» Prompt: Each line of the listing that contains "lines" should be found and copied.

» Records:
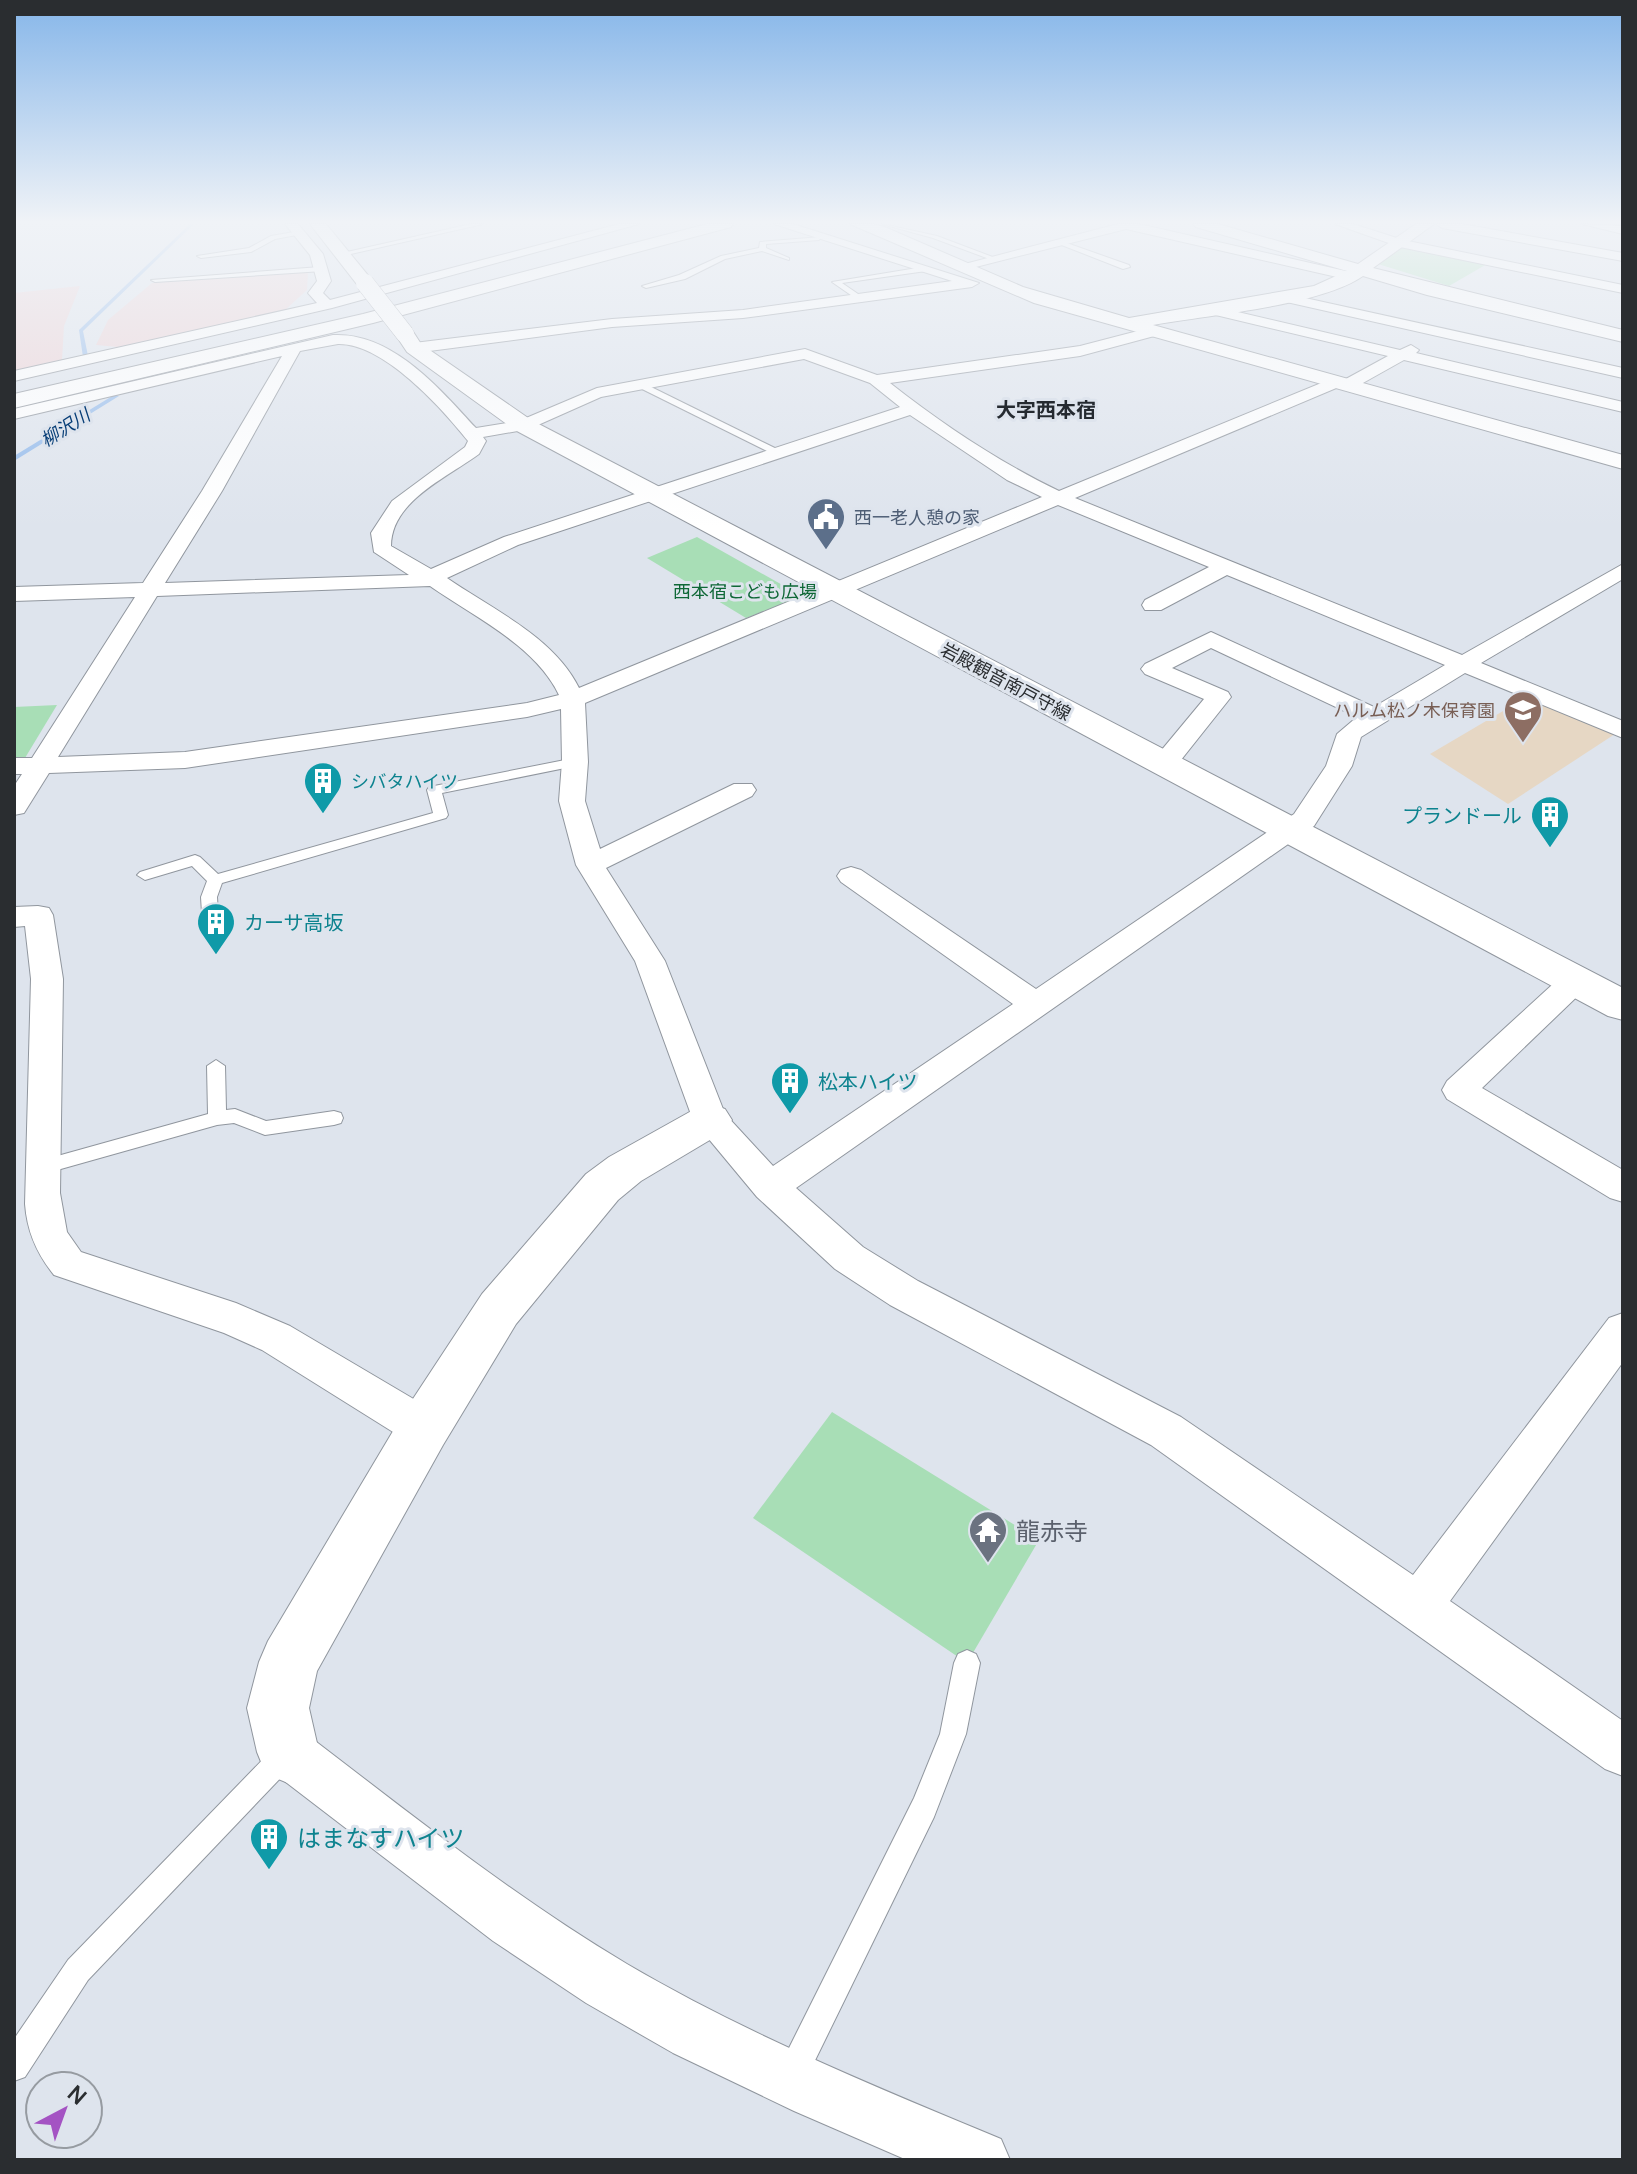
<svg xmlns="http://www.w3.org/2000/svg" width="1637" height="2174" font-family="Manrope,'Noto Sans JP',sans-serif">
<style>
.industrial{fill:#edd2d5}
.education{fill:#e6d7c4}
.green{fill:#a8deb6}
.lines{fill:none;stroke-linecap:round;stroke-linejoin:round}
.stream{fill:#93baeb;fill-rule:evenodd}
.service-casing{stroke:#90969e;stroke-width:2}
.minor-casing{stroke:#90969e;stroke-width:2}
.tertiary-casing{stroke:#90969e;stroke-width:2}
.secondary-casing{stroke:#90969e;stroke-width:2}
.motorway-casing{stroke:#90969e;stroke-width:2}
.service{fill:#fff;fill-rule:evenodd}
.minor{fill:#fff;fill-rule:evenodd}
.tertiary{fill:#fff;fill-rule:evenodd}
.secondary{fill:#fff;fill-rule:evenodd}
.motorway{fill:#fff;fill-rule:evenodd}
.secondary-bridge-casing{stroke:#90969e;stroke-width:19;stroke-linecap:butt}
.secondary-bridge{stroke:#fff;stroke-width:18}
.labels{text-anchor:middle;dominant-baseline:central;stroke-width:6;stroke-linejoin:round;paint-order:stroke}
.far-water-label{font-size:18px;font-style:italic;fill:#063d76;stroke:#dee4ed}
.far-service-label{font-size:18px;fill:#4e5e75;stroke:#dee4ed;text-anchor:start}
.far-park-label{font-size:18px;fill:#0f6837;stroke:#dee4ed}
.far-street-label{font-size:18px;fill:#2a2d30;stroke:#dee4ed}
.far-education-label{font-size:18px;fill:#785e54;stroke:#dee4ed;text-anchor:end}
.far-culture-label{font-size:18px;fill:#0d838f;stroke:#dee4ed;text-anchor:start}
.far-quarter-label{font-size:20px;font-weight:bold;fill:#252a30;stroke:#dee4ed}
.culture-label{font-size:20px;fill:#0d838f;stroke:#dee4ed;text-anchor:start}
.near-worship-label{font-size:24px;fill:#5b616d;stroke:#dee4ed;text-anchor:start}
.near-culture-label{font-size:24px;fill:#0d838f;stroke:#dee4ed;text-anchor:start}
</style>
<rect width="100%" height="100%" fill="#dee4ed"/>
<!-- industrial -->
<g class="industrial">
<path d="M 308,272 L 307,290 L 285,310 L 118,347 L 96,345 L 108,320 L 152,283 Z"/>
<path d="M 80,286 L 64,326 L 62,360 L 14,372 L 14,293 Z"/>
</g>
<!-- education -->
<path class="education" d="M 1527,697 L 1615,734 L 1508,804 L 1430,754 Z"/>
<!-- green -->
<g class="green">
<path d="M 1400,248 L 1410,248 L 1487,264 L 1449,286 L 1378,264 Z"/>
<path d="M 697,537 L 802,596 L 746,618 L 647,558 Z"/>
<path d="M 57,705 L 25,758 L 14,759 L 14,707 Z"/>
<path d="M 832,1412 L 1039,1540 L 967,1663 L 753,1518 Z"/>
</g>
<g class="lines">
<!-- stream -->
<g class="stream">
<path d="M 190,224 L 194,224 L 83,331 L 88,356 L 83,357 L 79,330 Z"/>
<path d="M 114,395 L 119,396 L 14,461 L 14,456 Z"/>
</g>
<defs>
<g id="service">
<path d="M 471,224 L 483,224 L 342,256 L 338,254 Z"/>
<path d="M 882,224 L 937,236 L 998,259 L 992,260 L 933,238 Z"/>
<path d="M 300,231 L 302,234 L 275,239 L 251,252 L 201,258 L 197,256 L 249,248 L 271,236 Z"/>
<path d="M 821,237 L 819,240 L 766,244 L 766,248 L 789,258 L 789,260 L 762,251 L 725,259 L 685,279 L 646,288 L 642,286 L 679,275 L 721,256 L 759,248 L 760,242 Z"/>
<path d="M 1061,241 L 1129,265 L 1130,267 L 1123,269 L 1059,244 Z"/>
<path d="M 320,267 L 323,271 L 155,282 L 151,280 Z"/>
<path d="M 923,267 L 926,271 L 842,283 L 861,296 L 858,300 L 832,282 Z"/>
<path d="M 641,382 L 783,452 L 785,454 L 777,456 L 638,387 Z"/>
<path d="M 575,758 L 580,759 L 580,765 L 442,793 L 448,815 L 446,818 L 222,883 L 217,897 L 219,929 L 211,934 L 203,929 L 201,897 L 207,881 L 192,866 L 145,880 L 137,875 L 140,872 L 195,855 L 200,857 L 218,874 L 433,813 L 427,790 L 429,787 Z"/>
<path d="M 216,1060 L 225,1066 L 226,1110 L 235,1109 L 266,1121 L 334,1111 L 341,1113 L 343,1118 L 341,1123 L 334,1125 L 265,1135 L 234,1123 L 217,1125 L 43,1174 L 36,1172 L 33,1167 L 36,1162 L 208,1114 L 207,1066 Z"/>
<path d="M 967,1650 L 976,1654 L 980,1663 L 966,1734 L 934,1817 L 803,2085 L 792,2090 L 781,2085 L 776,2074 L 914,1798 L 940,1734 L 954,1663 L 958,1654 Z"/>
<path d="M 283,1744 L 292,1748 L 296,1757 L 292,1766 L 88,1980 L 25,2077 L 14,2081 L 14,2039 L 68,1960 L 274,1748 Z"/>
</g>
<g id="minor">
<path d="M 285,224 L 298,224 L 323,254 L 331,281 L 323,293 L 330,300 L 619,224 L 639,224 L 332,308 L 14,381 L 14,371 L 317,303 L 308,293 L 317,281 L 310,255 Z"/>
<path d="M 774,224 L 793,224 L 979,283 L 972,287 L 743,318 L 612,327 L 414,353 L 406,348 L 414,343 L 612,319 L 743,310 L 952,281 Z"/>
<path d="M 1118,224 L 1139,224 L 1350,272 L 1357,276 L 1350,280 L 1126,229 L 964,270 L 957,266 Z"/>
<path d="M 1335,224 L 1353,224 L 1403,240 L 1623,285 L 1623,293 L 1400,247 Z"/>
<path d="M 1436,224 L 1462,224 L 1623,253 L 1623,261 L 1442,228 Z"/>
<path d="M 1582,224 L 1623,226 L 1623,234 Z"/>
<path d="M 1287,294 L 1623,368 L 1623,378 L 1282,301 L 1282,295 Z"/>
<path d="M 1208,305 L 1400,350 L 1411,345 L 1419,350 L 1416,353 L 1623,402 L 1623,412 L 1404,360 L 1354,388 L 1341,386 L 1075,498 L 1462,655 L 1623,564 L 1623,579 L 1481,663 L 1623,721 L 1623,738 L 1465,673 L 1361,737 L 1352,766 L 1314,826 L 796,1188 L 863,1247 L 918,1281 L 1181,1417 L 1413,1575 L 1609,1318 L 1623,1313 L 1623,1362 L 1450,1601 L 1623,1721 L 1623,1776 L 1605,1769 L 1151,1445 L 890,1305 L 835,1269 L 757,1197 L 693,1120 L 635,961 L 576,865 L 559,801 L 562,762 L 561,709 L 527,717 L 185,768 L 49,773 L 24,813 L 14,815 L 14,786 L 22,774 L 14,774 L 14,758 L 32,758 L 135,597 L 14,601 L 14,587 L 143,583 L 202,491 L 282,356 L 14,419 L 14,409 L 333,335 C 392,332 439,388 476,428 L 519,421 L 597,388 L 805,349 L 877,375 L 1080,346 L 1153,327 L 1158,329 L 1158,335 L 1080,356 L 890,383 C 942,424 999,462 1059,491 L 1331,379 L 1344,380 L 1388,356 L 1203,312 L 1201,309 ZM 338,344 C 383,343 441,407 468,441 L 465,447 L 392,501 L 371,533 L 374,552 L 409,575 L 165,583 L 222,491 L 300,351 ZM 804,359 L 870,383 L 900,407 L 504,537 L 431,569 L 391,546 C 391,501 448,477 479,454 L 486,441 L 483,437 L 529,429 L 601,397 ZM 910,415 L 1007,480 L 1042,497 L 579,688 C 554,637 492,609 447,578 L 518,545 ZM 1058,505 L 1209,567 L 1145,600 L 1142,605 L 1145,610 L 1161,610 L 1227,575 L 1445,665 L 1374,707 L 1211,632 L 1145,664 L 1141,669 L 1145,674 L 1204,699 L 1155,758 L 1151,764 L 1155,770 L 1173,770 L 1231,697 L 1228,692 L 1172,668 L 1211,648 L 1357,717 L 1337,734 L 1326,766 L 1294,814 L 1036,989 L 861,870 L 851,867 L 841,870 L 837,876 L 841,882 L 1013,1004 L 773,1166 L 725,1114 L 665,961 L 606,868 L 752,796 L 756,790 L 752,784 L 734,784 L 600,849 L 585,801 L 588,762 L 585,703 ZM 430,586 C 474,617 535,645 559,695 L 527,703 L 185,752 L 58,757 L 157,596 Z"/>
<path d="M 38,906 L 49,908 L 53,915 L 63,979 L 60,1193 L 67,1232 L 81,1252 L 236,1303 L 290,1326 L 439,1414 L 445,1428 L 439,1442 L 424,1447 L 409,1442 L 262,1350 L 224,1333 L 54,1275 C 37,1254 27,1232 25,1204 L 31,979 L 25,926 L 14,927 L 14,907 Z"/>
<path d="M 1575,970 L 1586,974 L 1591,981 L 1586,988 L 1482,1088 L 1623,1170 L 1623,1202 L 1610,1198 L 1447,1099 L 1442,1090 L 1447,1081 L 1564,974 Z"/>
<path d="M 288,1727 L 306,1734 C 411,1814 514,1897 627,1964 C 746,2034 874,2086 1001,2139 L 1010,2160 L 907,2160 L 794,2111 L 673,2053 L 586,2003 L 493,1941 L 270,1770 L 263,1752 L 270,1734 Z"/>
</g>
<g id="tertiary">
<path d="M 850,224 L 874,224 L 887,228 L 1023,287 L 1129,318 L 1314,286 L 1347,271 L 1196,227 L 1193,224 L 1218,224 L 1358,264 L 1416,224 L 1434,224 L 1373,268 L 1623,330 L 1623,342 L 1427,295 L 1363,276 C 1320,306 1207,315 1153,325 L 1623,455 L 1623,469 L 1034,303 Z"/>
<path d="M 710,1104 L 725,1109 L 732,1120 L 725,1131 L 641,1181 L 618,1200 L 516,1324 L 443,1445 L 317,1671 L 309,1708 L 319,1752 L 310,1774 L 288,1783 L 266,1774 L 257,1752 L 247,1708 L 259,1662 L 268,1641 L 405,1411 L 482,1294 L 586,1174 L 609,1157 L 695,1109 Z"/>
</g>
<g id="secondary">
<path d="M 310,224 L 326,224 L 371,279 L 374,283 L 371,287 L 359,287 Z"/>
<path d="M 405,328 L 412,330 L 421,344 L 531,420 L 1623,988 L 1623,1020 L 1608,1016 L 515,430 L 407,352 L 395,334 Z"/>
</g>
<path id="motorway" d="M 707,224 L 733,224 L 731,227 L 373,323 L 14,408 L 14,394 L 363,314 Z"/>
</defs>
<!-- service casing -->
<use href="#service" class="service-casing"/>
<!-- minor casing -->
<use href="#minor" class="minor-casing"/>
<!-- tertiary casing -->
<use href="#tertiary" class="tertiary-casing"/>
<!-- secondary casing -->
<use href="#secondary" class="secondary-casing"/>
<!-- motorway casing -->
<use href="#motorway" class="motorway-casing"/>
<!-- service -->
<use href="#service" class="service"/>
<!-- minor -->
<use href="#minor" class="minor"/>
<!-- tertiary -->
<use href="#tertiary" class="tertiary"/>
<!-- secondary -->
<use href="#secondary" class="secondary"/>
<!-- motorway -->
<use href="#motorway" class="motorway"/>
<defs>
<path id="secondary-bridge" d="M 365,283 L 405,334"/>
</defs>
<!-- secondary-bridge casing -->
<use href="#secondary-bridge" class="secondary-bridge-casing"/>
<!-- secondary-bridge -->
<use href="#secondary-bridge" class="secondary-bridge"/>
</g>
<!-- sky -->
<linearGradient id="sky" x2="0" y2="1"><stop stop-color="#86b6e9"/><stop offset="0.42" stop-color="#f0f3f7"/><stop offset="1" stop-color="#f0f3f7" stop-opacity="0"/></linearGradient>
<rect width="1637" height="528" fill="url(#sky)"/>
<!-- icons -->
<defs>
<symbol id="civic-pin" viewBox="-11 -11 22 30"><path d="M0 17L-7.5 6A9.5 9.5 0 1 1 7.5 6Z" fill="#5c6f8a" stroke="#dee4ed"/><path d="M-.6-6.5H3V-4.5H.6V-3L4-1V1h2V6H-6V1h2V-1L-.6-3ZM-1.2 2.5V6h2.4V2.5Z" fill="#fff"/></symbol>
<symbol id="school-pin" viewBox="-11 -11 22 30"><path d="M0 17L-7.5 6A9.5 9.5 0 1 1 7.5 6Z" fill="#8d6e63" stroke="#dee4ed"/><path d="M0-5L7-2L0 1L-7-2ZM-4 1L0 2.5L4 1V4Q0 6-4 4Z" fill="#fff"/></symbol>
<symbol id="building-pin" viewBox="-11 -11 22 30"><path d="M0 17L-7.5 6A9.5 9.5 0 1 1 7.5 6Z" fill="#0f9aa8" stroke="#dee4ed"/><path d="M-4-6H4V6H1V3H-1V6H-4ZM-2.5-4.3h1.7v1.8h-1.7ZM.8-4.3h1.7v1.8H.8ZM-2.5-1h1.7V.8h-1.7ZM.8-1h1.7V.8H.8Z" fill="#fff"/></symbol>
<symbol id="temple-pin" viewBox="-11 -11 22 30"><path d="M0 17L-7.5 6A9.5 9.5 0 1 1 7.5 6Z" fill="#6b7280" stroke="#dee4ed"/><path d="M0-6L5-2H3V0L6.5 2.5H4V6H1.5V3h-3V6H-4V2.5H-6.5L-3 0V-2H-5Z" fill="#fff"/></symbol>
</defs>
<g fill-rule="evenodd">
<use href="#civic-pin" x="804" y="495" width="44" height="60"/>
<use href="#school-pin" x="1501" y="688" width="44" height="60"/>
<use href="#building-pin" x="301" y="759" width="44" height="60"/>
<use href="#building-pin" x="1528" y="793" width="44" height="60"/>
<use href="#building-pin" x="194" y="900" width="44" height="60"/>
<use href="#building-pin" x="768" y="1059" width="44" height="60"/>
<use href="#temple-pin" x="966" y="1508" width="44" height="60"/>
<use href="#building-pin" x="247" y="1815" width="44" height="60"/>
</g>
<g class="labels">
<!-- far-water labels -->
<g class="far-water-label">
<text transform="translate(65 427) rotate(-32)">柳沢川</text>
</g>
<!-- far-service labels -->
<g class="far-service-label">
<text x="854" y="517">西一老人憩の家</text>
</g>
<!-- far-park labels -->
<g class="far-park-label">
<text x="745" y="591">西本宿こども広場</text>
</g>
<!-- far-street labels -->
<g class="far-street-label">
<text transform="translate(1006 681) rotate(28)">岩殿観音南戸守線</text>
</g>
<!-- far-education labels -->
<g class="far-education-label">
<text x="1495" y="710">ハルム松ノ木保育園</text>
</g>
<!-- far-culture labels -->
<g class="far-culture-label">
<text x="351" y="781">シバタハイツ</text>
</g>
<!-- far-quarter labels -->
<g class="far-quarter-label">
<text x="1046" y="409">大字西本宿</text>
</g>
<!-- culture labels -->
<g class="culture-label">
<text x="1522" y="815" text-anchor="end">プランドール</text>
<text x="244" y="922">カーサ高坂</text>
<text x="818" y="1081">松本ハイツ</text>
</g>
<!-- near-worship labels -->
<g class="near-worship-label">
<text x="1016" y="1530">龍赤寺</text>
</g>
<!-- near-culture labels -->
<g class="near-culture-label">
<text x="297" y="1837">はまなすハイツ</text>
</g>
</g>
<!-- border -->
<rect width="1637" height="2174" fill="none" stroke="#2a2d30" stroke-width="32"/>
<!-- north arrow -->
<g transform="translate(64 2110) rotate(41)"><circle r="38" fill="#dee4ed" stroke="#969ba1" stroke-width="2"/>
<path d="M0-6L14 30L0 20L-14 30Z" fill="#a453c3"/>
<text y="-12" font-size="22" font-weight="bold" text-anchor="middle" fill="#2a2d30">N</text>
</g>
</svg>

» Answer to the problem:
.lines{fill:none;stroke-linecap:round;stroke-linejoin:round}
<g class="lines">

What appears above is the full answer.